Melissa Wooldridge plays her part by donating up-dos

by Erin Woodhurst

Twenty-two hours, dozens of hair-ties, cases of hairspray, curl by curl, Melissa Wooldridge makes sure that every actor in the Southern Spotlights is ready to take the stage. Wooldridge is the bobby pin holding high school theater together in Southern Anne Arundel County.

Melissa Wooldridge loves locks. After a day of trimming tresses full-time, she styles high school actors at night.

Salon hairstyles cost from $25 to $60, but Wooldridge styles locks in every production — and trains apprentices — for no money and little applause.

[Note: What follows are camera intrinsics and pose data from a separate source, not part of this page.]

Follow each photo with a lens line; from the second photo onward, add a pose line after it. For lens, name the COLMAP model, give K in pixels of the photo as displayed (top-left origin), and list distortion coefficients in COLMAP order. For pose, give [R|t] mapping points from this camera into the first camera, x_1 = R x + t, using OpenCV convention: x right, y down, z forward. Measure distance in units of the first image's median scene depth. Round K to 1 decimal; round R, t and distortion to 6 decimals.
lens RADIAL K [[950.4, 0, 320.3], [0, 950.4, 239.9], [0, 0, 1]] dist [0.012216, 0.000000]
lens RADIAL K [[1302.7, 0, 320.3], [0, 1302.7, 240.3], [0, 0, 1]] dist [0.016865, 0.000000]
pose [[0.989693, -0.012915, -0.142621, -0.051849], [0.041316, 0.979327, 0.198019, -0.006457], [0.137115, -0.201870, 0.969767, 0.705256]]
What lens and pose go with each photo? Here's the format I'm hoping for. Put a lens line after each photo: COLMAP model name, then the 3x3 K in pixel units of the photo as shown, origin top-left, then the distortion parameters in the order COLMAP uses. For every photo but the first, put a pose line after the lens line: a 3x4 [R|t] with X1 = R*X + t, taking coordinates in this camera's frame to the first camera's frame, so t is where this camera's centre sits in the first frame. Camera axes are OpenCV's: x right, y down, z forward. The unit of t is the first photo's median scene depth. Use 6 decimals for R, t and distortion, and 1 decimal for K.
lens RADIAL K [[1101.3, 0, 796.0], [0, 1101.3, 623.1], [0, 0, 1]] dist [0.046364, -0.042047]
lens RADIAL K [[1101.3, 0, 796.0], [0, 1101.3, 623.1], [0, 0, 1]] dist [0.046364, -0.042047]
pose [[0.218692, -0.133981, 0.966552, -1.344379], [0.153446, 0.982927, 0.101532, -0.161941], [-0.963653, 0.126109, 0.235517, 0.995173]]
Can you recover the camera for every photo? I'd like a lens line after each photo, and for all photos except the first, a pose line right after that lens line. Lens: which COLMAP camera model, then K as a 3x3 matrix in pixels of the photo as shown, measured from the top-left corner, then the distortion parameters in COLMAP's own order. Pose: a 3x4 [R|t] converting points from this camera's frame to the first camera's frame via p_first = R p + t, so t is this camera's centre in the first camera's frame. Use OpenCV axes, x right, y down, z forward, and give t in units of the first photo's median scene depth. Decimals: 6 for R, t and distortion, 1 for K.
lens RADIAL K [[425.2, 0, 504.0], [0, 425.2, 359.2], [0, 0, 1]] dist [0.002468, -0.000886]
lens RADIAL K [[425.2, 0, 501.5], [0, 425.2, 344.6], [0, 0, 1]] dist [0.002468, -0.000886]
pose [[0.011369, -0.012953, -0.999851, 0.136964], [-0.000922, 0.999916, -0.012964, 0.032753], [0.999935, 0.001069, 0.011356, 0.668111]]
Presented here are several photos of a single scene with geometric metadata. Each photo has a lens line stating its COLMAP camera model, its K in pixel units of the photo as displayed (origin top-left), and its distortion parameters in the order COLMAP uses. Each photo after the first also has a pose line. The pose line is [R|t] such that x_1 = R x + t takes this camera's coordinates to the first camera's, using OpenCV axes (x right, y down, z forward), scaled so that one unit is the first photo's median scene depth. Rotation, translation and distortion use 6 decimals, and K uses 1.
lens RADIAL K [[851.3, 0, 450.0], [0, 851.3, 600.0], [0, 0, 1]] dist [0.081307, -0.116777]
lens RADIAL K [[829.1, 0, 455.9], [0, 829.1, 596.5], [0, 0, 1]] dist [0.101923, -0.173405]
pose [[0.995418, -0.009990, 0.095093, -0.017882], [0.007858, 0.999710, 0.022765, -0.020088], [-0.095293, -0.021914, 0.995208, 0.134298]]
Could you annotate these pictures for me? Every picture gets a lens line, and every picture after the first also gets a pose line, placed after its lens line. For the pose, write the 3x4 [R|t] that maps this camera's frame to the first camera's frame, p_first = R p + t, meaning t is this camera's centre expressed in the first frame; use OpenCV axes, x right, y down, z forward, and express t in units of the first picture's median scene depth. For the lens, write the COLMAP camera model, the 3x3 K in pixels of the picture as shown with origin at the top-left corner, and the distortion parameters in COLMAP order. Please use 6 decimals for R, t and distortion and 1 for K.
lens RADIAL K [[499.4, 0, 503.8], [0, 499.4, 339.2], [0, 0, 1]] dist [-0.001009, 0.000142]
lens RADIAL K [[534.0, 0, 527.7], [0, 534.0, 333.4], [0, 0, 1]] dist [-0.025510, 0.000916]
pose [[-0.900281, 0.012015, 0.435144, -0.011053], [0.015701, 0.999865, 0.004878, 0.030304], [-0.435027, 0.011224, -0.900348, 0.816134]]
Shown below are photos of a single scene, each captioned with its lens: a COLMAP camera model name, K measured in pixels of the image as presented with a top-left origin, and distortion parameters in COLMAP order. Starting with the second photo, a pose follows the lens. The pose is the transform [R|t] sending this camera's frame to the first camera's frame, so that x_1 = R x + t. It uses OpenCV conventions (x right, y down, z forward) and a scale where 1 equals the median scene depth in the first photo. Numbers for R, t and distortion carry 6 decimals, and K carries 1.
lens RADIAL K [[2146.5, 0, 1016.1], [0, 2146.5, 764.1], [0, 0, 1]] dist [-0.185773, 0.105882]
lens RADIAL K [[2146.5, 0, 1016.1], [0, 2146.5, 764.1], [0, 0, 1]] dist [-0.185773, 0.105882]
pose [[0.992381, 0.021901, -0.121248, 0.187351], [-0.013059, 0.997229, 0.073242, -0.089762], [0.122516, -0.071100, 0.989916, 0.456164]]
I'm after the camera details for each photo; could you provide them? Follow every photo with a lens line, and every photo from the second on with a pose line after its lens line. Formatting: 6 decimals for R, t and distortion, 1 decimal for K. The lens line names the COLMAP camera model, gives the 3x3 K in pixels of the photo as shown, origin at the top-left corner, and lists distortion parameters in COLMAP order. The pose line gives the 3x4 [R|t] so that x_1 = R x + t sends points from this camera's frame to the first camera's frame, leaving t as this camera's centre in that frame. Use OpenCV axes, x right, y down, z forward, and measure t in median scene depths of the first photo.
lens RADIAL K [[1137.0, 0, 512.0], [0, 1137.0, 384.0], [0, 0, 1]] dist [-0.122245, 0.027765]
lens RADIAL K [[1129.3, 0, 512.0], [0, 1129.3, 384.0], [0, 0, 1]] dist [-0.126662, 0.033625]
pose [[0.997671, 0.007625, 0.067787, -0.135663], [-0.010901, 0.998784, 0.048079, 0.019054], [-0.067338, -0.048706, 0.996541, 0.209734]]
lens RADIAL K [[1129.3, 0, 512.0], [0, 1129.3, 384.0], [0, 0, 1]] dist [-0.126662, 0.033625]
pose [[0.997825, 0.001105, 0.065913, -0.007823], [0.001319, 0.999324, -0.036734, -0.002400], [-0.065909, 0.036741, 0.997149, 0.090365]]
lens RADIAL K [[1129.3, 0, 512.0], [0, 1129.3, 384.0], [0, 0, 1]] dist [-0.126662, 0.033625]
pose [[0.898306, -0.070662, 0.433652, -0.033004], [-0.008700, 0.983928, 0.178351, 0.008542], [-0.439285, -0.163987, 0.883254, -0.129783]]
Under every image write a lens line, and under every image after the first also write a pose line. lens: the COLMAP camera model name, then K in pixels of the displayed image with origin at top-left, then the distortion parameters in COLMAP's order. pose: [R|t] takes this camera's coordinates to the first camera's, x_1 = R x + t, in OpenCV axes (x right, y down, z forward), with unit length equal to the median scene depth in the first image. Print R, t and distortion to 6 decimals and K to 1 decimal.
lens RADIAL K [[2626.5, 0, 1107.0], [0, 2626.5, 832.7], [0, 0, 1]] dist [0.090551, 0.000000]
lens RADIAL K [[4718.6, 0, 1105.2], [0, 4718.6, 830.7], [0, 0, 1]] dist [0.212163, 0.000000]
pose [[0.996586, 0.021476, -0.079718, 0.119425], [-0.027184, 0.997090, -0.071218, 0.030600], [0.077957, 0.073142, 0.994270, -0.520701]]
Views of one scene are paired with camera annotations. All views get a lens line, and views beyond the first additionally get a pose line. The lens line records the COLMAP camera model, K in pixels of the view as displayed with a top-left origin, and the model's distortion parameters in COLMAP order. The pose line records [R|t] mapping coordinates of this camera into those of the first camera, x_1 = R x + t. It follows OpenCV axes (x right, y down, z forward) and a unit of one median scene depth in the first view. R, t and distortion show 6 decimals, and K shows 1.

“Hugs are the best form of payment,” says Wooldridge of the cast’s enthusiasm for her artistry.

A 1985 Southern High School alumnae, Wooldridge works at South Side Salon in Edgewater. She started styling for Southern High when her son, Dean Winter, performed in his first show.

Working full-time and juggling family life, Wooldridge doesn’t have much time to volunteer. But her son convinced her that his high school drama club was worth her time.

Winter graduated in 2008; he’s now a freshman studying theater at Florida’s Jacksonville University.

“Dean owes so much to the theater program at Southern High School,” Wooldridge says. “He would not be where he is now without them.”

With Winter gone, Wooldridge still has the acting bug.

“Kids were running down the aisles and jumping off the stage to greet me,” she says of her first appearance as stylist for Once Upon a Mattress, which opens this week. “It gives me goose bumps. Things like that are what make it all worth while.”

Even high school drama productions are feeling the strain of a bad economy. So Wooldridge’s free time is even more valuable to the Southern Spotlights.

Now that Dean cannot update Wooldridge on specifications for the shows, she rents the movies and researches online to create the right look.

Once she has a good visual grasp of the look, it’s time to shop. The Spotlights don’t worry about overspending their budget; Wooldridge buys all the supplies needed to create these styles.

“It is like my own personal donation to the production,” she says.

Once Upon a Mattress: March 12 thru March 14: 7pm @ Southern High School, Harwood. $5: 410-867-7100.